Funnily enough Sayers' position on birth control isn't a popular point of discussion on her official fan pages, her wikipedia page, or a previous biography I had read on her life. I was pointed into the direction of this great article from Touchstone Magazine from May, 2000 that goes into depth about her life according to her own letters. Here's the paragraph that is pertinent to Dorothy Sayers and her practice of birth control:
But Sayers had good reason to feel emotionally febrile at this time. She was very vulnerable after parting with Cournos and soon became friendly with a car salesman and motor engineer, Bill White, who (perhaps unbeknownst to Sayers) was married. Neither wanted a permanent relationship, and they soon began an affair in which they used contraception. Sayers nonetheless became pregnant in 1923. As Reynolds reveals for the first time, White’s wife came to her aid, helping Sayers to conceal her pregnancy from her family and co-workers and even arranging for her brother to (unwittingly) oversee the delivery. Sayers gave birth to a son, John Anthony, on January 3, 1924, and entrusted him to her cousin, Ivy Shrimpton (who fostered children for a living), swearing her to secrecy and pledging financial support.
Since this in-depth article is very scholarly and based upon her own letters I'm going to take this for fact and not the less informed persons on the podcast, her fan pages, and the biography about her life.

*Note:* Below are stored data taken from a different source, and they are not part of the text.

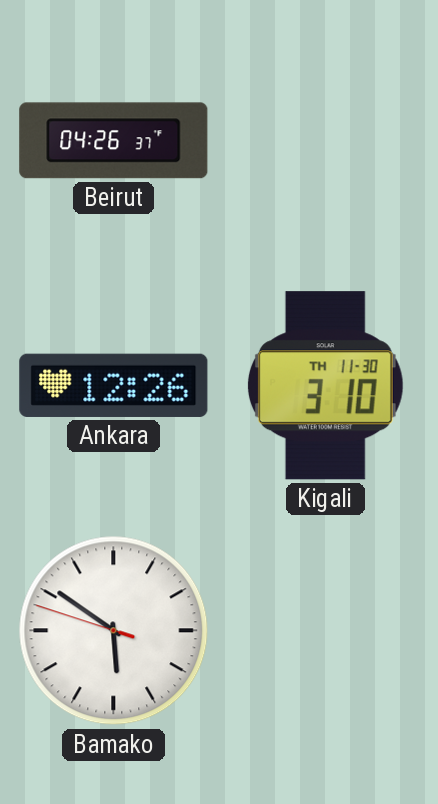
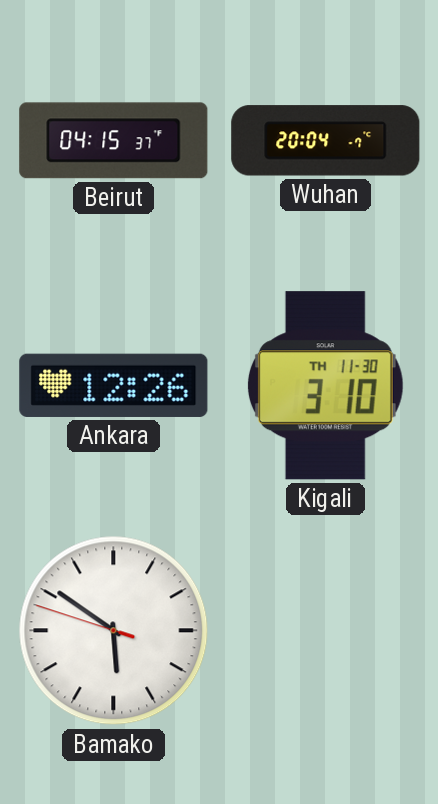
Beirut: 04:26 -> 04:15
Wuhan: none -> 20:04
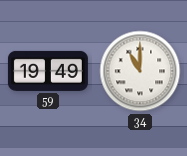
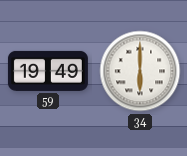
34: 11:00 -> 6:00
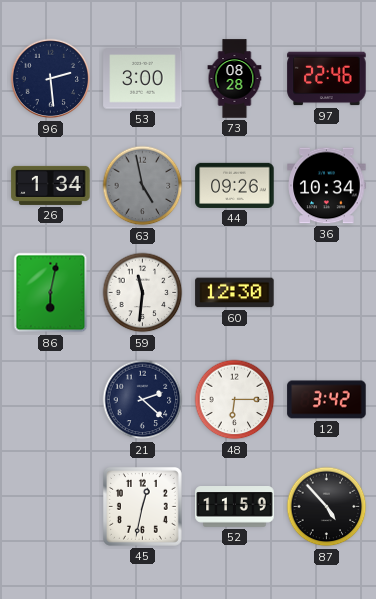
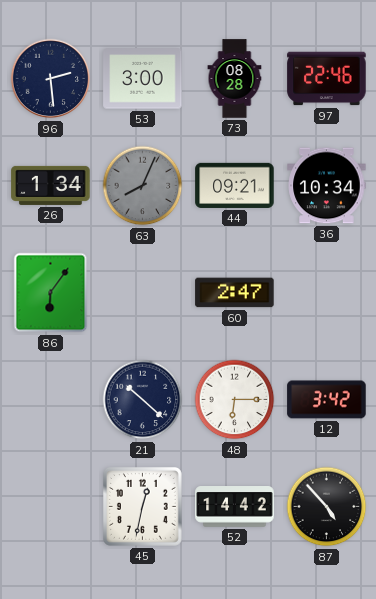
63: 4:58 -> 8:04
44: 09:26 -> 09:21
86: 6:02 -> 6:06
59: 11:31 -> none
60: 12:30 -> 2:47
21: 2:22 -> 10:22
52: 11:59 -> 14:42
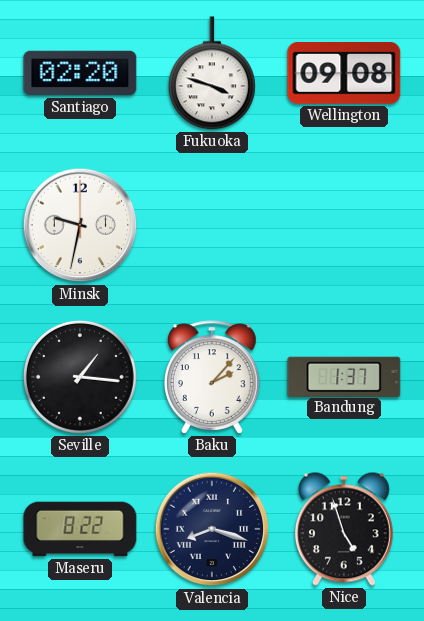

So alongside my official post retraction, so too goes my personal admiration for her stance on this very unpopular issue both in her day and ours. I'm still intrigued by her theological thought, she was really a great mind who was also a respected friend of C.S. Lewis and G.K. Chesterton. I'm going to one day trudge through her letters to gain a bit more insight into her complicated life. But I will always go back to re-read and enjoy again and again her wonderful novels that I highly recommend to everyone!
To remove any previous confusion on this issue I've deleted my previous post because I'd hate for any thing I've written to add to the pile of confusion that is the internet. But I apologize for not looking into this in a deeper fashion, it really is a topic that isn't discussed in many places, which is understandable.